“Appropriate action has been taken… But, for national security reasons, I will not comment further.”
That was the explanation given in parliament yesterday by Minister-in-Charge of Cybersecurity S. Iswaran for the SingHealth data breach.
Data of 1.5 million patients, including Prime Minister Lee Hsien Loong, were stolen by hackers in the worst-ever cyber-attack to hit Singapore.
160,000 people, including PM Lee and a few ministers, had their outpatient prescriptions stolen as well.
The June 2018 cyber-attack, according to the government, was state-orchestrated and the identity of the perpetrator is known.
However, Mr Iswaran refused to name the state involved, saying that is in Singapore’s national interest.
“I don’t think we should reduce whether we have confidence in the sense of justice to just one specific point: that there’s no public attribution of the perpetrator.”
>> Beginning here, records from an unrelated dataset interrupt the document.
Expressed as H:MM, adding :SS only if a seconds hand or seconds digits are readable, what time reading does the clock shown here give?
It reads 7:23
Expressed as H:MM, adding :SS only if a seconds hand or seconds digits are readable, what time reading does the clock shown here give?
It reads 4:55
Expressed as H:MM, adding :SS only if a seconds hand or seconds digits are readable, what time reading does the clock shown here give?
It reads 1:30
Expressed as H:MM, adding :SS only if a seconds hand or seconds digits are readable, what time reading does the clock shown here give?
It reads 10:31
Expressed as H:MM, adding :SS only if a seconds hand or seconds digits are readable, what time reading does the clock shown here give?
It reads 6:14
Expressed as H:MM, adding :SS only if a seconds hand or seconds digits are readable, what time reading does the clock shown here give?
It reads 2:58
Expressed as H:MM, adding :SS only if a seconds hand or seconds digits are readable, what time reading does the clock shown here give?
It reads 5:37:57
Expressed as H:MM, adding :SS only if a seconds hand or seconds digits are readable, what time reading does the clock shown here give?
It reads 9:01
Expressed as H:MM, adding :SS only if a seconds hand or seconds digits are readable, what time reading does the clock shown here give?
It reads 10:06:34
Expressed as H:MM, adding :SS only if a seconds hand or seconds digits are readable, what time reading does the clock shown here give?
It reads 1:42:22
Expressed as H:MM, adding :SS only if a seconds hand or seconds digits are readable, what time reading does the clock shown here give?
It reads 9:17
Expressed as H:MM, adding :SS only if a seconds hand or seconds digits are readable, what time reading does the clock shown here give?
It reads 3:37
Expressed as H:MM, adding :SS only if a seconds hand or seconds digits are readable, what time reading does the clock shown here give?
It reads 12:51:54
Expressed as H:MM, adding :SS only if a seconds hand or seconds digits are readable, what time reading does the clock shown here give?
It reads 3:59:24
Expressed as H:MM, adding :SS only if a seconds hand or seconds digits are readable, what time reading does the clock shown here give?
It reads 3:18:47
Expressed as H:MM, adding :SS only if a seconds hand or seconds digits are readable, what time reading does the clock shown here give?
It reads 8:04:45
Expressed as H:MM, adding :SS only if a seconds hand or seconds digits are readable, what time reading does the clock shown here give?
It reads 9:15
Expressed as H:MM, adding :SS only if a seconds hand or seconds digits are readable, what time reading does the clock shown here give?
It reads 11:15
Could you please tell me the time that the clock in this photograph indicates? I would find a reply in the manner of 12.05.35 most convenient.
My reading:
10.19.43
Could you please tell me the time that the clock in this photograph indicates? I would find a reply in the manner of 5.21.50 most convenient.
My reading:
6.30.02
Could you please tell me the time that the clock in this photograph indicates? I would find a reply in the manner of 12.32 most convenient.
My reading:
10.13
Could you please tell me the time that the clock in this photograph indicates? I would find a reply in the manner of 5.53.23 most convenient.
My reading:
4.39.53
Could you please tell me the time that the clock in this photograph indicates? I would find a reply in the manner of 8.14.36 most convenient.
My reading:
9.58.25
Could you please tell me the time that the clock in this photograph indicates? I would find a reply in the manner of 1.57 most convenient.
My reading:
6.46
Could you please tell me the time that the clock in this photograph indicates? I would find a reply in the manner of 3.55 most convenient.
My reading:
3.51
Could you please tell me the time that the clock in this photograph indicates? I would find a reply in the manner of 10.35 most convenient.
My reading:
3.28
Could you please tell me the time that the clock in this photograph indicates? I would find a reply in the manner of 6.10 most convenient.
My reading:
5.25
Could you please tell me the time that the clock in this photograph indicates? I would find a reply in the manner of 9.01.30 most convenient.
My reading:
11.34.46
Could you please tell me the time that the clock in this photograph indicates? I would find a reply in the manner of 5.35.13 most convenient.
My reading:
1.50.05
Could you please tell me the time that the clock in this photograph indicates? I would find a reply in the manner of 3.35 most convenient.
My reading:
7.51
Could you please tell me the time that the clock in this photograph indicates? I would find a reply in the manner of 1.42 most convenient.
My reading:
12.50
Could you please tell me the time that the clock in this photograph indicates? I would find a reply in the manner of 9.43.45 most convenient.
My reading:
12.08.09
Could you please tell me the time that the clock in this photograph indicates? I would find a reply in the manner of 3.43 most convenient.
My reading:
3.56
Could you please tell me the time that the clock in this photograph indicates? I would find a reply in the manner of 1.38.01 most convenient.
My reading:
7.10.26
Even as he declined to name the state involved, Mr Iswaran refused to disclose what measures have been taken against to seek justice for victims.
He would only reveal that government agencies have trawled the Dark Web and no patient data has been found to be leaked.
Regarding the lack of disclosure by Mr Iswaran, Pioneer SMC MP Cedric Foo noted in parliament that “there seems to be a vacuum as far as the sense of justice”
IHiS, the agency responsible for maintaining the SingHealth’s IT system, has since been fined S$750,000 for the data breach by the Personal Data Protection Commission.
IHiS CEO Bruce Liang and several other senior management staff were given a fine, while 2 employees were sacked.
SingHealth received a S$250,000 fine.
IHiS and SingHealth are wholly owned subsidiaries of MOH Holdings, the holding company through which the Singapore Government owns the corporatised institutions in the public healthcare sector.